The lines below that include the word "Figure" are to be reported.

[Raw data Boundary: Start]

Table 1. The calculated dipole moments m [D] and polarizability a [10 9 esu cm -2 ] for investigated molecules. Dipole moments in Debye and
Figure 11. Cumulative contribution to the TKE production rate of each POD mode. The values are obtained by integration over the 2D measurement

[Raw data Boundary: End]
[Raw data Boundary: Start]

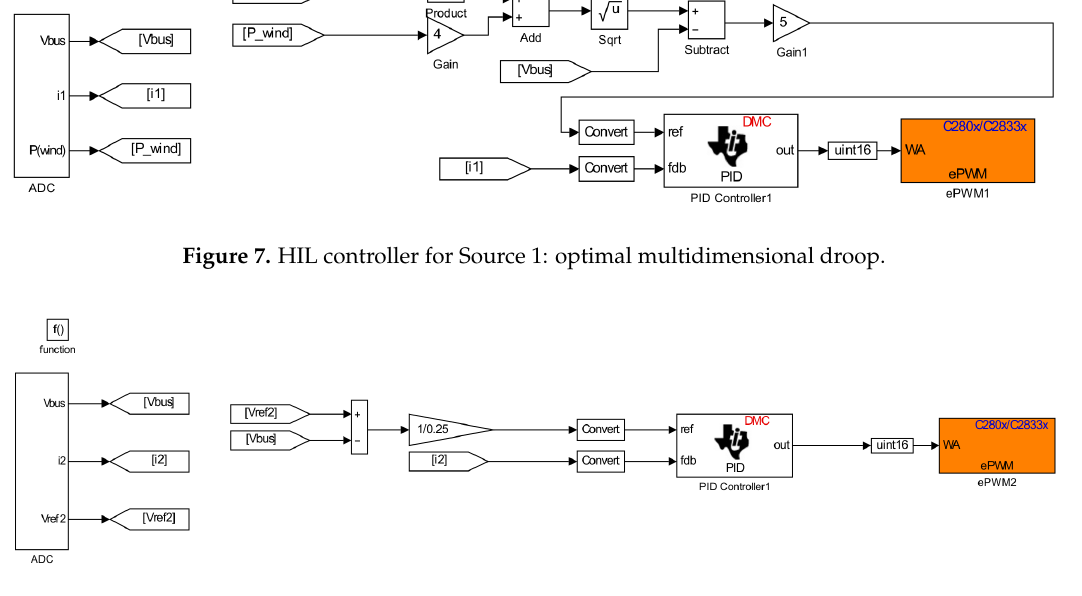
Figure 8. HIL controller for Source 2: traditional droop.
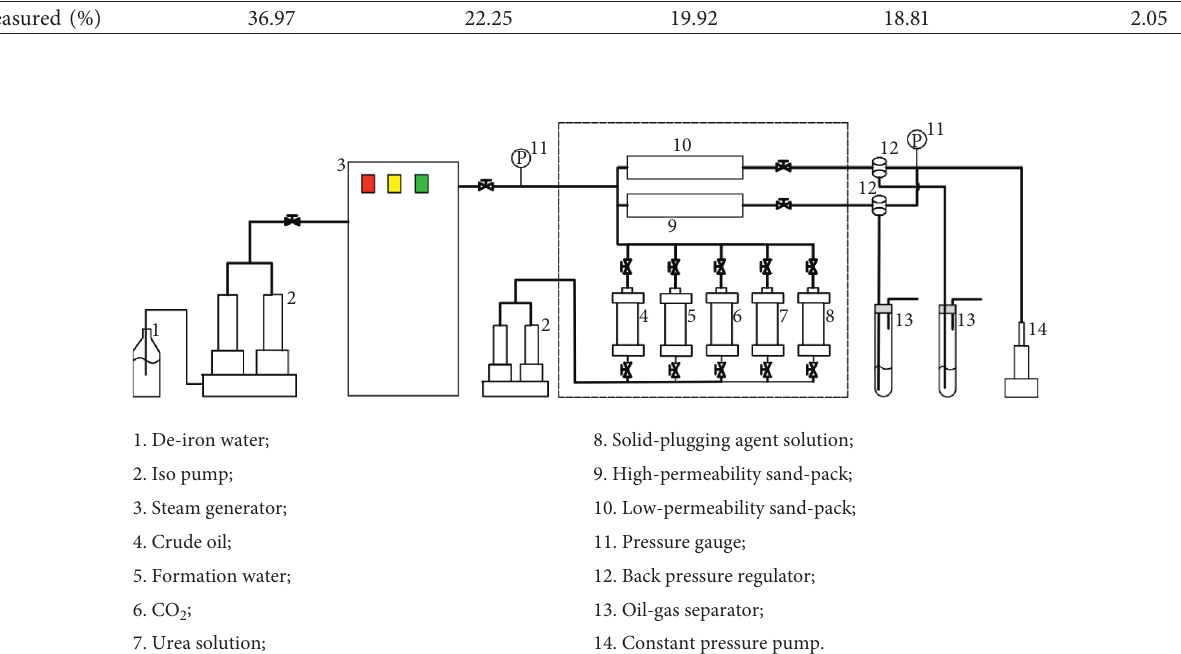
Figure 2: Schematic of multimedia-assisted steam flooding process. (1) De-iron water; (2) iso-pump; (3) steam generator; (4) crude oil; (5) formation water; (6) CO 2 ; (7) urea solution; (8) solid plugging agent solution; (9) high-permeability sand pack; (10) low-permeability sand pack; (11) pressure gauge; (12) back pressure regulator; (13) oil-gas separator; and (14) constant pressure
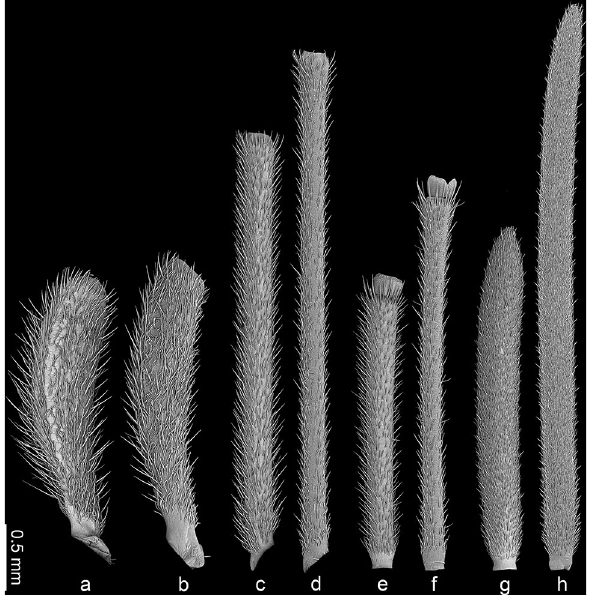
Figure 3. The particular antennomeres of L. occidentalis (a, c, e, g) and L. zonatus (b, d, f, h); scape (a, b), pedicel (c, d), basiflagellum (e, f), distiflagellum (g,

[Raw data Boundary: End]

[The completed task]:
Figure 11. Cumulative contribution to the TKE production rate of each POD mode. The values are obtained by integration over the 2D measurement
Figure 8. HIL controller for Source 2: traditional droop.
Figure 2: Schematic of multimedia-assisted steam flooding process. (1) De-iron water; (2) iso-pump; (3) steam generator; (4) crude oil; (5) formation water; (6) CO 2 ; (7) urea solution; (8) solid plugging agent solution; (9) high-permeability sand pack; (10) low-permeability sand pack; (11) pressure gauge; (12) back pressure regulator; (13) oil-gas separator; and (14) constant pressure
Figure 3. The particular antennomeres of L. occidentalis (a, c, e, g) and L. zonatus (b, d, f, h); scape (a, b), pedicel (c, d), basiflagellum (e, f), distiflagellum (g,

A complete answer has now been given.